It genuinely sounds like you're actively searching for lines to take out of context so you can sound as virtuous as possible. The whole point of that line is that *I WOULDN'T* consider doing anything to impact her career. I said this so people wouldn't bother advising me to do just that. You and I both know there's a LOT of officers and senior NCOs out there that would. I genuinely don't know how you got that impression but you have no basis to judge me. I haven't done anything wrong and I don't plan to, I made this post to get advice on how to proceed because I'm genuinely lost, I've never been in this situation before and 6 months of living together on tour could be problematic. If I have to take myself off tour I will, but AGAIN you and I both know that's going to impact my career. I'm looking for a solution that will put distance between us without damaging her or my career/reputation.
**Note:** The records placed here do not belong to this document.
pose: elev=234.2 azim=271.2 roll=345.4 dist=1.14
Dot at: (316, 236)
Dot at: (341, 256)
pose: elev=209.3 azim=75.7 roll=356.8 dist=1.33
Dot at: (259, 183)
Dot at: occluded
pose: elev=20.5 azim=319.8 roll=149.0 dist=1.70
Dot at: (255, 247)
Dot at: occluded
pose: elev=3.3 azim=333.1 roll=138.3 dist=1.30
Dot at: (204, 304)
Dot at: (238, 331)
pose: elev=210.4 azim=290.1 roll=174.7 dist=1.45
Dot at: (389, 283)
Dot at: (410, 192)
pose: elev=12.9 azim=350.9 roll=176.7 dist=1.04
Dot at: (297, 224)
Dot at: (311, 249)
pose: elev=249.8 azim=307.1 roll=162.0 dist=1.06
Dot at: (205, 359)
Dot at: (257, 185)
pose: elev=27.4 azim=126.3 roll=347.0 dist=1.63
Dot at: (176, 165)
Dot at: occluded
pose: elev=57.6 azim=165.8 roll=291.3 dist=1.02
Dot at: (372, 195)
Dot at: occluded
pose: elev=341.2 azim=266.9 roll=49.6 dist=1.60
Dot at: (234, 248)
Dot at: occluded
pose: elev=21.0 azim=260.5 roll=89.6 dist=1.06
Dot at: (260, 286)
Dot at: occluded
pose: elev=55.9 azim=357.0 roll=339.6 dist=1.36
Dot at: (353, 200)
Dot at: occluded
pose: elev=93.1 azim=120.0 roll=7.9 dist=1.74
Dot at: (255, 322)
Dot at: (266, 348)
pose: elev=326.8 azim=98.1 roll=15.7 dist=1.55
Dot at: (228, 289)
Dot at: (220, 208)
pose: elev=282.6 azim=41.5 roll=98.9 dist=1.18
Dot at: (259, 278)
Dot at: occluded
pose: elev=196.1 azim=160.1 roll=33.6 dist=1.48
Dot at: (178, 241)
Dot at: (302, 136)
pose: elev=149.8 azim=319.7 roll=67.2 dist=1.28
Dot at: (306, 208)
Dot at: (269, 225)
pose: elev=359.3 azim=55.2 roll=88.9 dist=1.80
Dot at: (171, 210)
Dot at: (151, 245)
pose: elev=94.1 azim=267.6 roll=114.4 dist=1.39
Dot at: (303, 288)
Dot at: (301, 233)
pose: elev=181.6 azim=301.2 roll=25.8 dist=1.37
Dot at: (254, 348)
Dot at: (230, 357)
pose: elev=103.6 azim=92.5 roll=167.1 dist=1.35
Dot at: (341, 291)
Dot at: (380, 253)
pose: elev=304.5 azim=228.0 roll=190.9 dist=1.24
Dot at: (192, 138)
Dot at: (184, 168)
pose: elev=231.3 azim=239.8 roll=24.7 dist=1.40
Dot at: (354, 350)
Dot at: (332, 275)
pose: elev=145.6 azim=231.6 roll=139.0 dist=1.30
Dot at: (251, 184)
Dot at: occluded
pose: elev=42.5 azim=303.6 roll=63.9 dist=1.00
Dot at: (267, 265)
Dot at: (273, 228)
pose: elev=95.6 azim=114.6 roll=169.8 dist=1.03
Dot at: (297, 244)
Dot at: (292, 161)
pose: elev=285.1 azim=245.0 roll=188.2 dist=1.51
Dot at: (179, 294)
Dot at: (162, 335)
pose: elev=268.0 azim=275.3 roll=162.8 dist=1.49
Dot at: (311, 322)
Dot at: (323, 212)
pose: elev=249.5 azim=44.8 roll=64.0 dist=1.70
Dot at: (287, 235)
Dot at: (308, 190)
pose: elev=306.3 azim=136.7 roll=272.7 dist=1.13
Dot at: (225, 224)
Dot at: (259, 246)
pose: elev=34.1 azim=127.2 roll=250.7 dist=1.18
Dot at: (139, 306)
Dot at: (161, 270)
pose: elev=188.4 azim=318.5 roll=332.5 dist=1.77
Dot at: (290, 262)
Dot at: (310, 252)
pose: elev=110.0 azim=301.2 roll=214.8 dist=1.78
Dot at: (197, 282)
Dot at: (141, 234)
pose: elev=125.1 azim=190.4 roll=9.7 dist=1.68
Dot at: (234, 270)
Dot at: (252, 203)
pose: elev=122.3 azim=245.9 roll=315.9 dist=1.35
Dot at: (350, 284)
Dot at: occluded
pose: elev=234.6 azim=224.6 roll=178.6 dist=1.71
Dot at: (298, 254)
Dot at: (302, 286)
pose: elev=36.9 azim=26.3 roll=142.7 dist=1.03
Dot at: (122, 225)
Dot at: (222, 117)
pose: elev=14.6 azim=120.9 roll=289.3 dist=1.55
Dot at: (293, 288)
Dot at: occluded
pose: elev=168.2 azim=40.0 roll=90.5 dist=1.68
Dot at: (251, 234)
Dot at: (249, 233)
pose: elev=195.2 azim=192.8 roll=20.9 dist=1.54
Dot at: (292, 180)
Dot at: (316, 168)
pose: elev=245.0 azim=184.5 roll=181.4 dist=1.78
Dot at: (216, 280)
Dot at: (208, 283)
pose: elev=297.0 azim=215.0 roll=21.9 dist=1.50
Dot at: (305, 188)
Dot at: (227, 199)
"You're a commissioned officer in the CAF..." 

I'm not trying to be facetious, but you have to understand, I made this post because I'm looking for actual advice. I'm only human. If "Remember your duty as a servant of the crown." was a useful piece of advice no one would ever get in trouble.


----------



## Bruce Monkhouse (20 Feb 2022)

To the OP,  you must know this is a very touchy subject right now in the CAF.

For some more then most.....and the range of answers shows that.  Good luck.

Locked


----------



## Good2Golf (20 Feb 2022)

OP, at this point, it seems you are considering some manner in which to move forward that involves a potential relationship with the other member, short-term, long-term, who’s to say.  However, since this is not an anecdotal/historical, “here was a situation I was in and my thought process that I followed that led to outcome XXX” post, but a future ‘what are some factors for consideration?’ post, and it seems you have ruled out the ‘don’t pursue anything and politely communicate no interest in pursuing anything situation’ option, you are now into the ‘what is acceptable legally/policy-wise (NDA, QR&Os, DAODs, etc.) and if you also wish, what is ethically acceptable (not always the same as legal) position.

At the very least have a good read of QR&O Vol.1, Ch.4 (4.02 and imagine yourself in the future, 4.20). Those aren’t just words, but a code that superiors, peers and subordinates alike, will be looking to you to uphold.

Good luck.

_Edit to add: That’s what I get when I go to make a snack in mid post…come back, finish, hit post and see I posted over a fellow DS’ lock.  Oops. _


----------